Records from a data collection:
============================================================

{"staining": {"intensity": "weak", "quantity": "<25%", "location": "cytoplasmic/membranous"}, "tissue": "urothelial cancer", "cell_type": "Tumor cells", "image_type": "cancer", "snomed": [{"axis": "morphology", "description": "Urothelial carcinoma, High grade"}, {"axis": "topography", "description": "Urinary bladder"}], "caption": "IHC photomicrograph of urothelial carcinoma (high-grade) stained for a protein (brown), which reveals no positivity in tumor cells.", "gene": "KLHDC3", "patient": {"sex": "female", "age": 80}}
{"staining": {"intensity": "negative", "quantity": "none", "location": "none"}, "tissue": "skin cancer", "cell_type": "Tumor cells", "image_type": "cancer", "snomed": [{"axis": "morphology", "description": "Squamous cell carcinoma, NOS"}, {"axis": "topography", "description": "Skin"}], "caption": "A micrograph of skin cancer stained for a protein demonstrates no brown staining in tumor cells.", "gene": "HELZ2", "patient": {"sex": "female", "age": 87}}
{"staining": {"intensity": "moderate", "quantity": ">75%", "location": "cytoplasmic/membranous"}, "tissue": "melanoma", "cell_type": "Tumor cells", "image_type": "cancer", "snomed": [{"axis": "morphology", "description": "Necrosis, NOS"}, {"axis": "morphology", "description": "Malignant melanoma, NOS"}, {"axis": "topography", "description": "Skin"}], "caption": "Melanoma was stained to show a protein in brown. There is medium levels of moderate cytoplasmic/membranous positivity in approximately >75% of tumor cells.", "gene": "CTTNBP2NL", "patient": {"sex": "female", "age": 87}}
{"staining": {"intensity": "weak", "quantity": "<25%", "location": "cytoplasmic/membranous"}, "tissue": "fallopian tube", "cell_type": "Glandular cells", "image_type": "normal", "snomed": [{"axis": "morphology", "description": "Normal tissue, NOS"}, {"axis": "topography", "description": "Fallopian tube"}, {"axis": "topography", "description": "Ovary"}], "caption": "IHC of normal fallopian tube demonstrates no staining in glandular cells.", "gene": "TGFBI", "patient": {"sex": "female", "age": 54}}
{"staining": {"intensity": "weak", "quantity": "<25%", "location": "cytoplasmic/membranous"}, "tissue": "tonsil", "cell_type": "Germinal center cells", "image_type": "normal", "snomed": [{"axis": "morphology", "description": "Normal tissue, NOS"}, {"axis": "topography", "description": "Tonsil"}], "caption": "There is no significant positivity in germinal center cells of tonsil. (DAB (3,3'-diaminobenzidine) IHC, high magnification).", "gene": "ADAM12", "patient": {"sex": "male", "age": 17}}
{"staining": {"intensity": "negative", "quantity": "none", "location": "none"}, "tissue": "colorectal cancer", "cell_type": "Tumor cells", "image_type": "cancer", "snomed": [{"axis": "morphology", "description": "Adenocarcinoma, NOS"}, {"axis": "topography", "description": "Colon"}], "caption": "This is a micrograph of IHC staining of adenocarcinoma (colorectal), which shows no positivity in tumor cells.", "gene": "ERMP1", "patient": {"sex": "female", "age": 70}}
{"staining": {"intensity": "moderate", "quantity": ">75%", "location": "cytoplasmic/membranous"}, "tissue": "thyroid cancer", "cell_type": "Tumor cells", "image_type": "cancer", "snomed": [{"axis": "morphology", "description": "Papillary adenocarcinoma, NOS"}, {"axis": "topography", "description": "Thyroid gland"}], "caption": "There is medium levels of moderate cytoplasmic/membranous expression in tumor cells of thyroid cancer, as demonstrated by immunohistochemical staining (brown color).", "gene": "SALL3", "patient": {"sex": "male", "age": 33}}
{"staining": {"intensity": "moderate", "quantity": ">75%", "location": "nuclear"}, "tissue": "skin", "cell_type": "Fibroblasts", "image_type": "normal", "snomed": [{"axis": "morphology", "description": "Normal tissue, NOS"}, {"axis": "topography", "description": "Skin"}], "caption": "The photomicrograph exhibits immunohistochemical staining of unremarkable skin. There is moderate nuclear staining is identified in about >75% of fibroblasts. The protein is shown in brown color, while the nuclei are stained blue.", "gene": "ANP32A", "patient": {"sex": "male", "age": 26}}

============================================================

§ **WORK ITEM**: Set down nothing but the lines from the one with "is no significant" through the end of the records, keeping each line exactly as written and including both ends.

§ **SOLUTION TO THIS TASK**:
{"staining": {"intensity": "weak", "quantity": "<25%", "location": "cytoplasmic/membranous"}, "tissue": "tonsil", "cell_type": "Germinal center cells", "image_type": "normal", "snomed": [{"axis": "morphology", "description": "Normal tissue, NOS"}, {"axis": "topography", "description": "Tonsil"}], "caption": "There is no significant positivity in germinal center cells of tonsil. (DAB (3,3'-diaminobenzidine) IHC, high magnification).", "gene": "ADAM12", "patient": {"sex": "male", "age": 17}}
{"staining": {"intensity": "negative", "quantity": "none", "location": "none"}, "tissue": "colorectal cancer", "cell_type": "Tumor cells", "image_type": "cancer", "snomed": [{"axis": "morphology", "description": "Adenocarcinoma, NOS"}, {"axis": "topography", "description": "Colon"}], "caption": "This is a micrograph of IHC staining of adenocarcinoma (colorectal), which shows no positivity in tumor cells.", "gene": "ERMP1", "patient": {"sex": "female", "age": 70}}
{"staining": {"intensity": "moderate", "quantity": ">75%", "location": "cytoplasmic/membranous"}, "tissue": "thyroid cancer", "cell_type": "Tumor cells", "image_type": "cancer", "snomed": [{"axis": "morphology", "description": "Papillary adenocarcinoma, NOS"}, {"axis": "topography", "description": "Thyroid gland"}], "caption": "There is medium levels of moderate cytoplasmic/membranous expression in tumor cells of thyroid cancer, as demonstrated by immunohistochemical staining (brown color).", "gene": "SALL3", "patient": {"sex": "male", "age": 33}}
{"staining": {"intensity": "moderate", "quantity": ">75%", "location": "nuclear"}, "tissue": "skin", "cell_type": "Fibroblasts", "image_type": "normal", "snomed": [{"axis": "morphology", "description": "Normal tissue, NOS"}, {"axis": "topography", "description": "Skin"}], "caption": "The photomicrograph exhibits immunohistochemical staining of unremarkable skin. There is moderate nuclear staining is identified in about >75% of fibroblasts. The protein is shown in brown color, while the nuclei are stained blue.", "gene": "ANP32A", "patient": {"sex": "male", "age": 26}}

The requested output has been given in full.